* **Supplied text**
[lustre-discuss] MDS using D3710 DAS - partially Solved

Sid Young sid.young at gmail.com
Thu Feb 18 17:17:04 PST 2021


After some investigation it looks like a timeout issue in the smartpqi
kernel module is causing the disks to be removed soon after they are
initially added based on what is reported in "dmesg"

This issue first occurred in RHEL/Centos 7.4 and should have been resolved
by centos 7.7. I've emailed the maintainer of the module and he's come
back to me with an offer to create a test driver to see if increasing the
timeout fixes the issue. There is an existing patch but its version is less
than the one in Centos 7.9.

On the bright side, I've built and rebuilt the Lustre MDS and OSS config
several times as I optimise the installation while running under
Pacemaker and have been able to mount /lustre and /home on the Compute
nodes so this new system is 50% of the way there :)


Sid Young


> Today's Topics:
>
>    1. Re: MDS using D3710 DAS (Sid Young)
>    2. Re: MDS using D3710 DAS (Christopher Mountford)

(Dataset records)

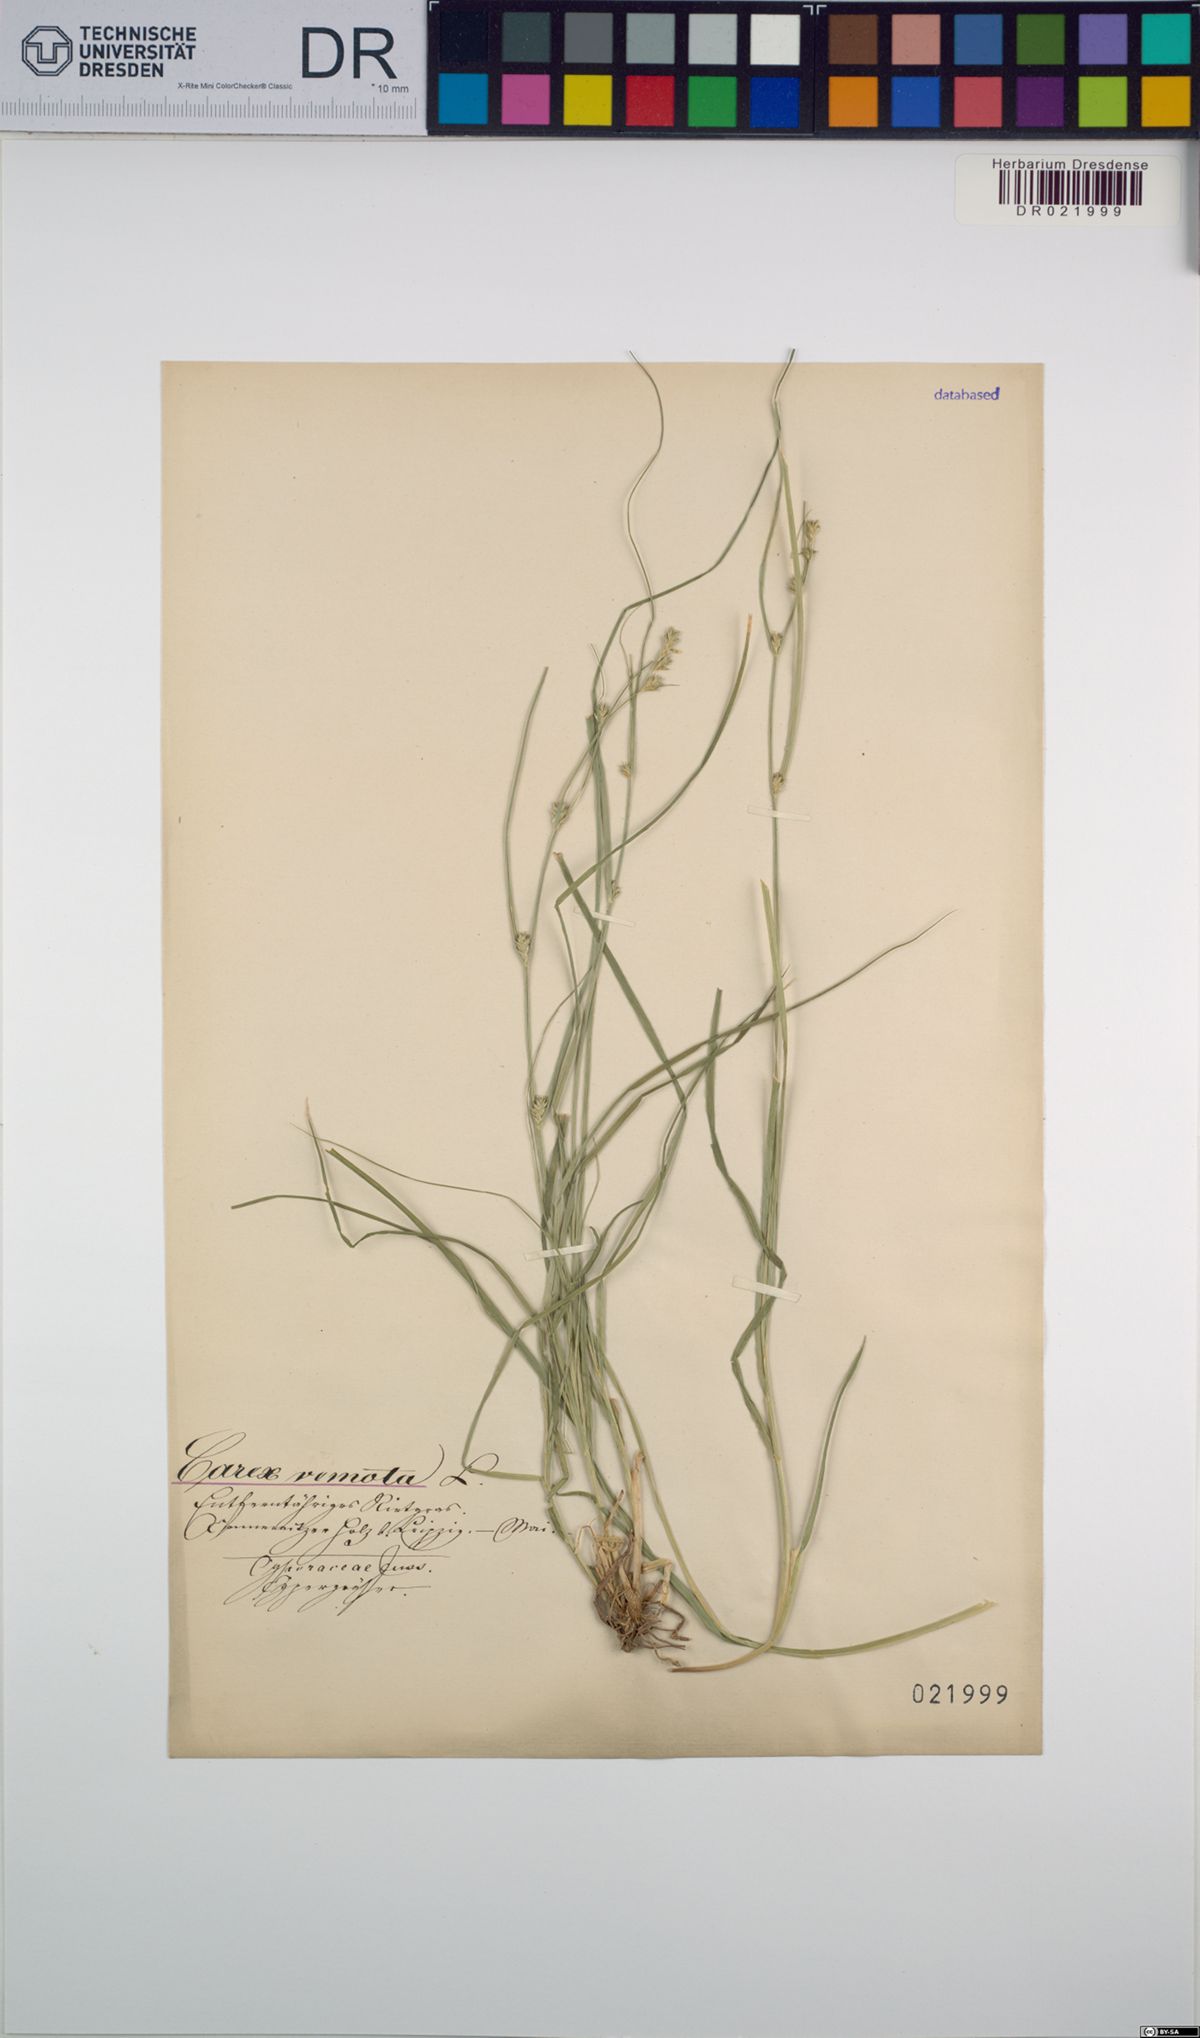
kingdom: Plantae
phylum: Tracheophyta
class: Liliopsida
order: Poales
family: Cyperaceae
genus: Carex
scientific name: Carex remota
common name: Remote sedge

* **Request 1**
In two sentences, sum up the mailing list post.
* **Request 2**
Using the mailing list post, answer each question briefly:
(a) In which release did the issue first show up?
(b) How does the version of the existing patch compare with the one in Centos 7.9?
(c) Which two paths have been mounted on the Compute nodes?
* **Request 3**
For each statement, say whether the mailing list post agrees (yes or no), and quote the words from it that decide the answer:
(a) The disk problem was found from what "dmesg" reports.
(b) The module's maintainer has already sent a fixed driver.
(c) The Lustre MDS and OSS config was built only once.
Use only the mailing list post to respond.

* **Task result 1**
A timeout problem in the smartpqi kernel module seems to be making the disks get removed soon after they are first added, and the module's maintainer has offered to build a test driver to see whether a longer timeout fixes it. Meanwhile, the Lustre MDS and OSS setup has been built and rebuilt several times under Pacemaker, and /lustre and /home can be mounted on the Compute nodes, so the new system is halfway there.

* **Task result 2**
(a) RHEL/Centos 7.4
(b) It is lower.
(c) /lustre and /home

* **Task result 3**
(a) Yes: "based on what is reported in "dmesg""
(b) No: "he's come back to me with an offer to create a test driver"
(c) No: "I've built and rebuilt the Lustre MDS and OSS config several times"